(GIVEN RECORDS)
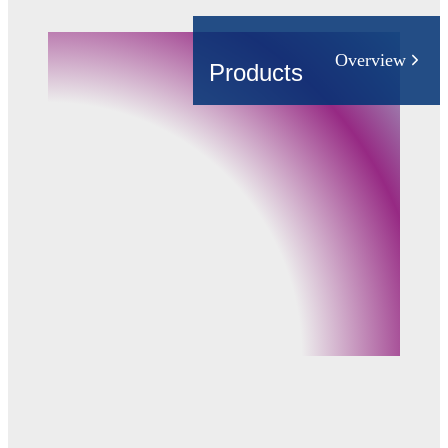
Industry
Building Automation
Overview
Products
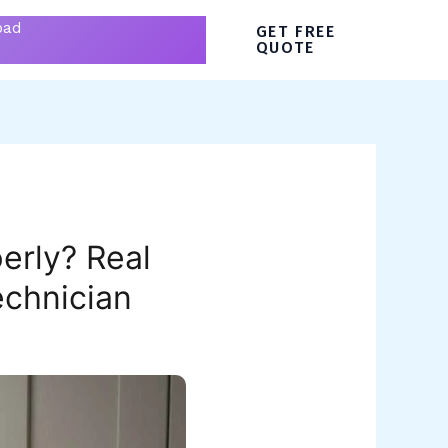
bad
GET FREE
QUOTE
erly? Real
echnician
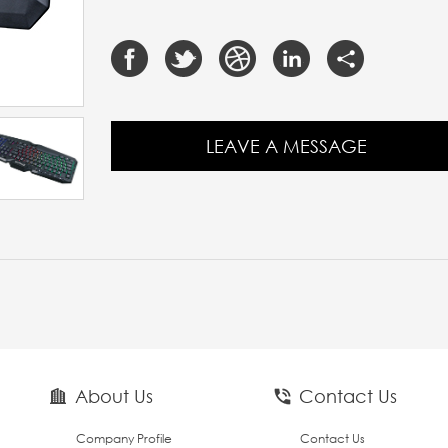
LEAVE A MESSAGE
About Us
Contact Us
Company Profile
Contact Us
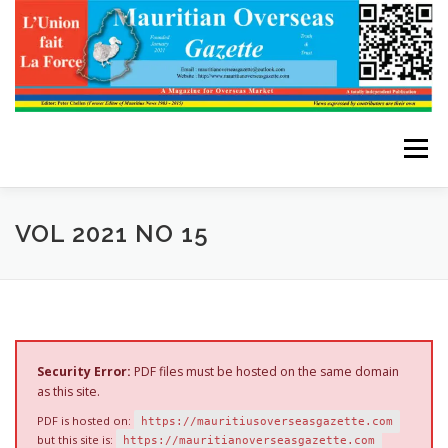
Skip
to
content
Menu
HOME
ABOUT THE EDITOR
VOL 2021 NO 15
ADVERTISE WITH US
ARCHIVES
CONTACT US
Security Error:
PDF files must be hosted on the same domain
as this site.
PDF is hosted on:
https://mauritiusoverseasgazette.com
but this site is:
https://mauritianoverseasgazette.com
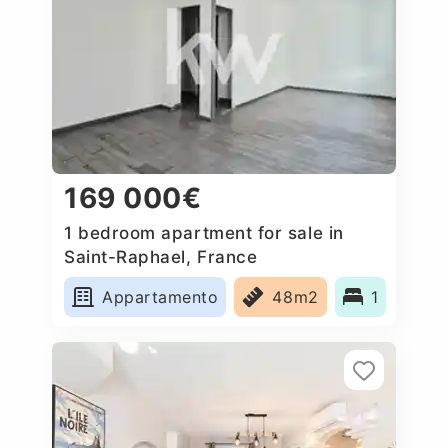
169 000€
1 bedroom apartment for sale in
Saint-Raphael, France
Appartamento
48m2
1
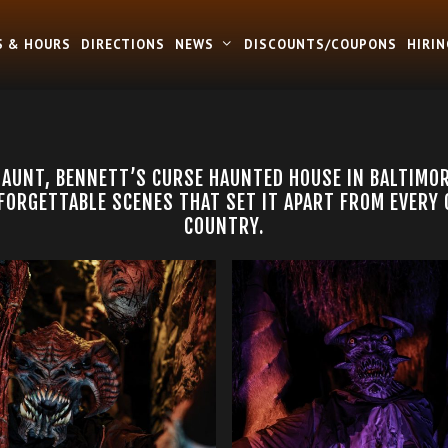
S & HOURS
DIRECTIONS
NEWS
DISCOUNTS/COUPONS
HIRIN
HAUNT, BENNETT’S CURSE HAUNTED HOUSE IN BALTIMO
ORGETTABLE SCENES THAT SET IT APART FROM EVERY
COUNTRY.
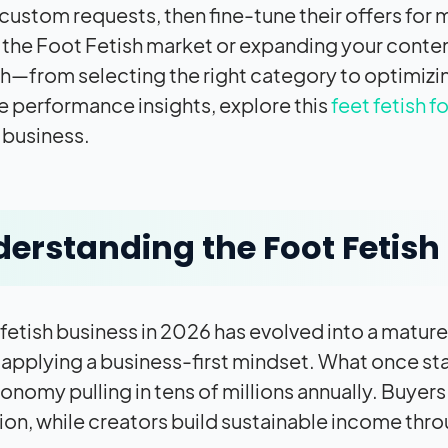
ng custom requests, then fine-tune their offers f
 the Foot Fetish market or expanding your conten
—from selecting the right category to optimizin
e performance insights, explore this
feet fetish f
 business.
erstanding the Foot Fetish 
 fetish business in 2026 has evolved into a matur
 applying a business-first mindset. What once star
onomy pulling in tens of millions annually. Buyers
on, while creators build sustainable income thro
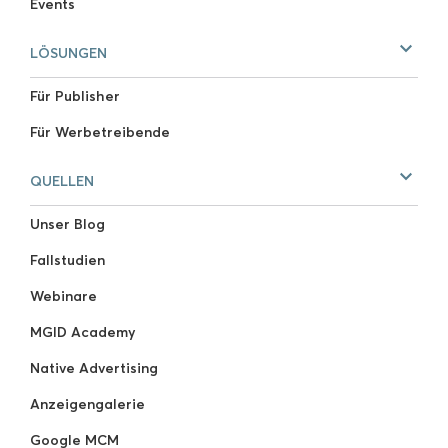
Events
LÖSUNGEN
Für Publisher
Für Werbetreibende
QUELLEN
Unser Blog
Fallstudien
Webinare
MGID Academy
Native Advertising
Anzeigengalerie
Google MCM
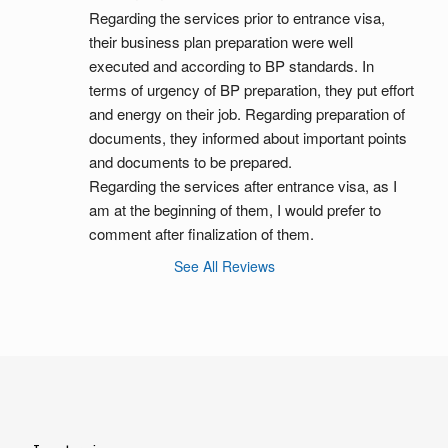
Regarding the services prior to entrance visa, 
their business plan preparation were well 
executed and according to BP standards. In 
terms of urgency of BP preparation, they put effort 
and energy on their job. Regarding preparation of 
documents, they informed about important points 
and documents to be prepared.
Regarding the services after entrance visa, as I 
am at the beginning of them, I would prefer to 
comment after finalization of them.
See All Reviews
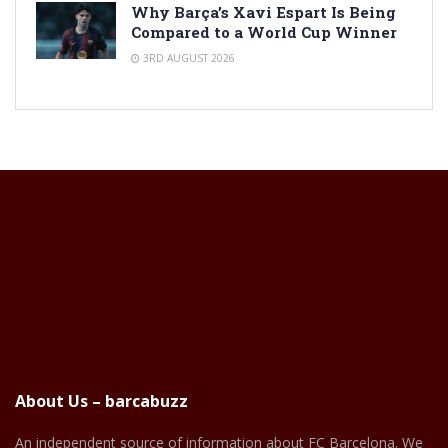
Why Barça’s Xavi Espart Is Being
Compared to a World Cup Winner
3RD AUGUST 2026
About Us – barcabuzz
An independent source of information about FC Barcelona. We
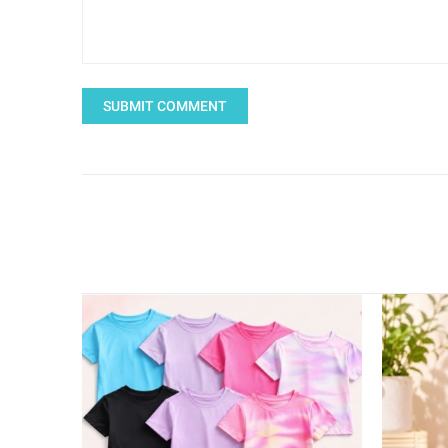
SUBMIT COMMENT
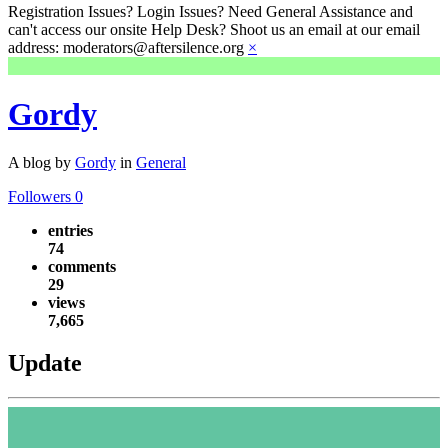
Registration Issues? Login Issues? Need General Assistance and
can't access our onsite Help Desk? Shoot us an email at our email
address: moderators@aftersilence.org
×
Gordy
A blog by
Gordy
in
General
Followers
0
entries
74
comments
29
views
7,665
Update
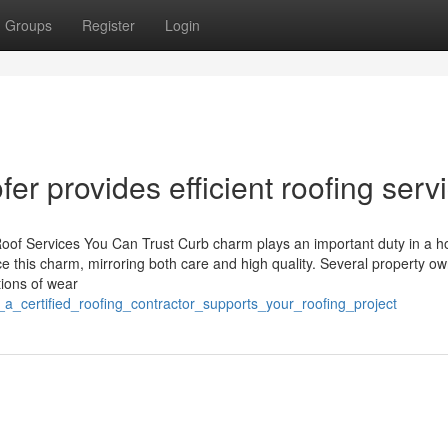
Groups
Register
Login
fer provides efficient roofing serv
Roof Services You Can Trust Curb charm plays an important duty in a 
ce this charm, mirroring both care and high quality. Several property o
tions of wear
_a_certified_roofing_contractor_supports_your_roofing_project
(End GIVEN RECORDS)
(GIVEN RECORDS)
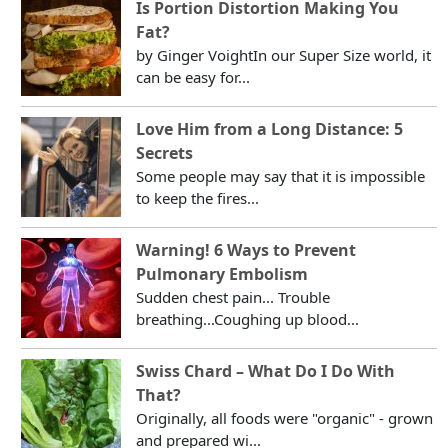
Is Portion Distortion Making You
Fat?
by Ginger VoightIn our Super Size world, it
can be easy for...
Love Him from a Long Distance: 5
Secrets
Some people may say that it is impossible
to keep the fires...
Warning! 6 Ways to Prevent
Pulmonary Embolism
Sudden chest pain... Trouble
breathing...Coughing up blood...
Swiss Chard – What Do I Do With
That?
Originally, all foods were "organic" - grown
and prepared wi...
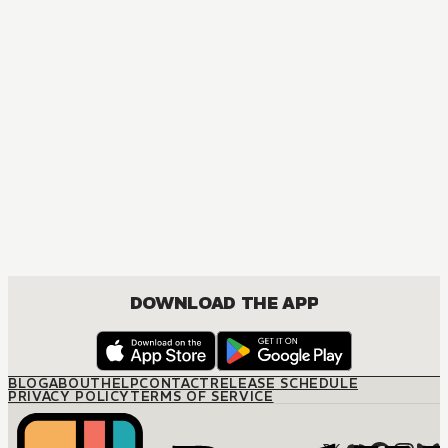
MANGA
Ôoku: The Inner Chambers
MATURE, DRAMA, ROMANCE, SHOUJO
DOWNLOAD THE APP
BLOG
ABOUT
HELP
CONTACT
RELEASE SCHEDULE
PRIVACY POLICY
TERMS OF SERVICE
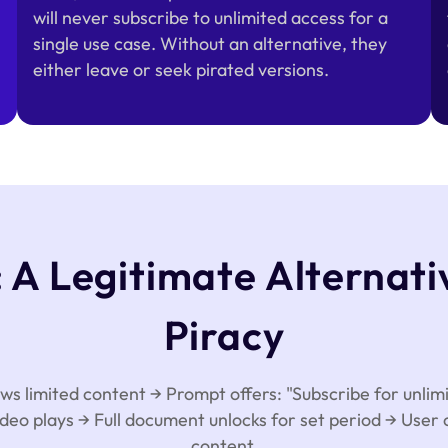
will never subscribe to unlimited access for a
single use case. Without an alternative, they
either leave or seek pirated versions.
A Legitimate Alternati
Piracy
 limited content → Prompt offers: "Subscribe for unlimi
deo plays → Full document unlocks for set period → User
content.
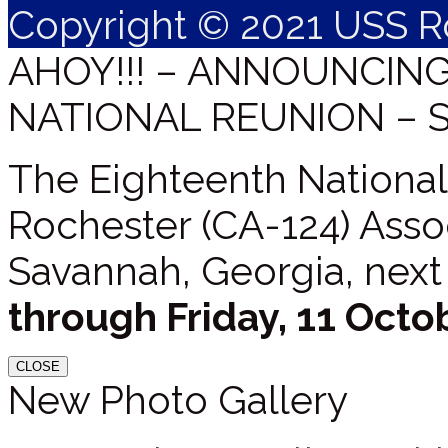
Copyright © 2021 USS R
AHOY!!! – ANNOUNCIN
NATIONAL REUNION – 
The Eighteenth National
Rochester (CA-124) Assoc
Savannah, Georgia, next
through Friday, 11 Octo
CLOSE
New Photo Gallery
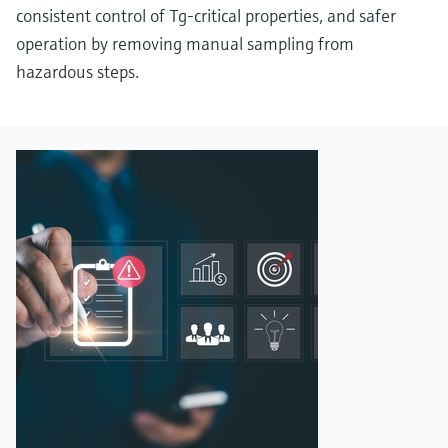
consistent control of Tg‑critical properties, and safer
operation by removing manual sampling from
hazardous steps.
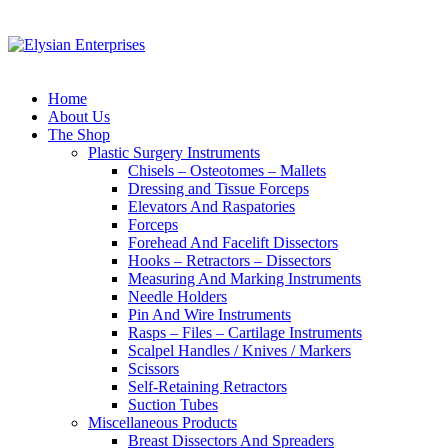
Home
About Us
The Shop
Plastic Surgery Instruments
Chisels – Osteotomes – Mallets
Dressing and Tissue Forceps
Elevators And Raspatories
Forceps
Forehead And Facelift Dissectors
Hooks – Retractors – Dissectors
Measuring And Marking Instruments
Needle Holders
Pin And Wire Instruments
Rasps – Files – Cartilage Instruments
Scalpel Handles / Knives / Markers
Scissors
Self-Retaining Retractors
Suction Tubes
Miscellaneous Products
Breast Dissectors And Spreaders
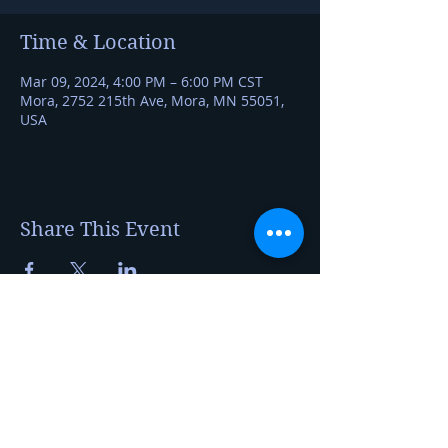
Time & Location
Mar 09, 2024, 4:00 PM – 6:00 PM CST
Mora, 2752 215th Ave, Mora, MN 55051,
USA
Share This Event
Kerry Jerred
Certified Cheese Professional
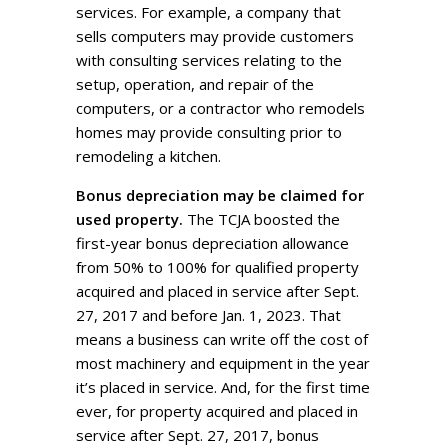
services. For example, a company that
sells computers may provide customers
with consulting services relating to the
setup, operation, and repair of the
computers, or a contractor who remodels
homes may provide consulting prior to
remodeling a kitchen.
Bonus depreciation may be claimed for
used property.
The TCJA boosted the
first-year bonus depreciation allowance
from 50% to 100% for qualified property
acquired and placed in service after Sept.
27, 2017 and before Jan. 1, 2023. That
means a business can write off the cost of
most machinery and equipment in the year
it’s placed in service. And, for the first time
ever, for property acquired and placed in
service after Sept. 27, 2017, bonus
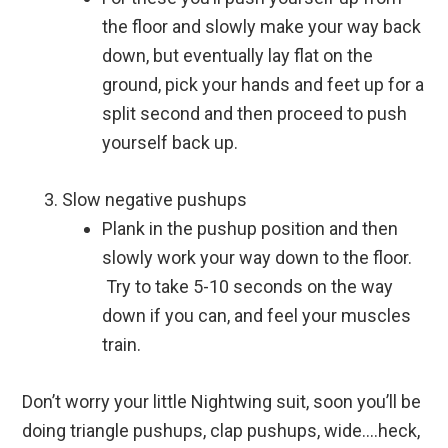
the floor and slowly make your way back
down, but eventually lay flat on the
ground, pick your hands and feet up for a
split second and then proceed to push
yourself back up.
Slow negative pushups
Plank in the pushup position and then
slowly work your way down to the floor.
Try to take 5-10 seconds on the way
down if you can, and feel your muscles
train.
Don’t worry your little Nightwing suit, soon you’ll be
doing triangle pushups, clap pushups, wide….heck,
(End GIVEN RECORDS)
(GIVEN RECORDS)
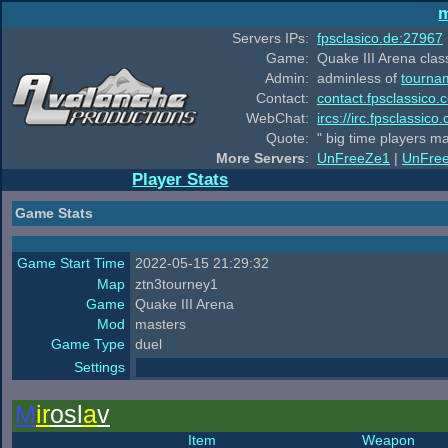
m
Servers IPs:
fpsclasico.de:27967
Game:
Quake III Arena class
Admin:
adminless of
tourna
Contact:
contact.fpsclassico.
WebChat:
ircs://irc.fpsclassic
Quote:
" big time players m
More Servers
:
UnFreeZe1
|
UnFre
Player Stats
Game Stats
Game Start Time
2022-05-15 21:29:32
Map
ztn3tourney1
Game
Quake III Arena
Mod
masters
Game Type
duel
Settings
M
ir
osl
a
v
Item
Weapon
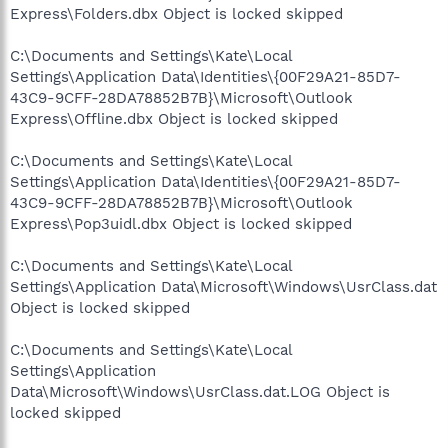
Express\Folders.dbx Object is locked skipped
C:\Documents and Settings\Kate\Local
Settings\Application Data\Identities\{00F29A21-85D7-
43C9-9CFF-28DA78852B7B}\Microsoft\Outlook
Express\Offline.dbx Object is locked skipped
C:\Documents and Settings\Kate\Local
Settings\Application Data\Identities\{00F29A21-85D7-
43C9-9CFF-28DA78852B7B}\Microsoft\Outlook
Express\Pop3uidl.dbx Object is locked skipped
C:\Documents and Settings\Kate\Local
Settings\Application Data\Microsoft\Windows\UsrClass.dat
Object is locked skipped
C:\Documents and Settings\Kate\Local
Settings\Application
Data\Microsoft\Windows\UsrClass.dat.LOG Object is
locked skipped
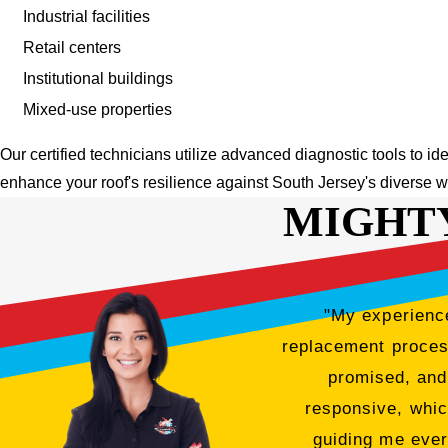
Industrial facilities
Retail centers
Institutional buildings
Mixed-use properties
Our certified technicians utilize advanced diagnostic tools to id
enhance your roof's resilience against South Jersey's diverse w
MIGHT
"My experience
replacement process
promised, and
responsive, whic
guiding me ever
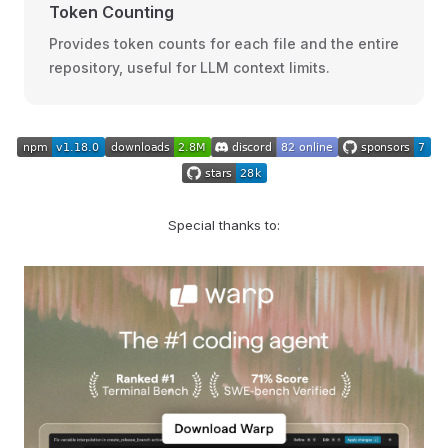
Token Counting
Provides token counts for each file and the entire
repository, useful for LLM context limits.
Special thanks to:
(End GIVEN RECORDS)
Retype the lines above exactly as they appear, from the line containing "RELEASE SCHEDULE" through the line containing "Miscellaneous Products", and leave out any pictures.

RELEASE SCHEDULE
PRIVACY POLICY
TERMS OF SERVICE
will never subscribe to unlimited access for a
single use case. Without an alternative, they
either leave or seek pirated versions.
A Legitimate Alternati
Piracy
 limited content → Prompt offers: "Subscribe for unlimi
deo plays → Full document unlocks for set period → User
content.
Copyright © 2021 USS R
AHOY!!! – ANNOUNCIN
NATIONAL REUNION – 
The Eighteenth National
Rochester (CA-124) Assoc
Savannah, Georgia, next
through Friday, 11 Octo
CLOSE
New Photo Gallery
consistent control of Tg‑critical properties, and safer
operation by removing manual sampling from
hazardous steps.
Home
About Us
The Shop
Plastic Surgery Instruments
Chisels – Osteotomes – Mallets
Dressing and Tissue Forceps
Elevators And Raspatories
Forceps
Forehead And Facelift Dissectors
Hooks – Retractors – Dissectors
Measuring And Marking Instruments
Needle Holders
Pin And Wire Instruments
Rasps – Files – Cartilage Instruments
Scalpel Handles / Knives / Markers
Scissors
Self-Retaining Retractors
Suction Tubes
Miscellaneous Products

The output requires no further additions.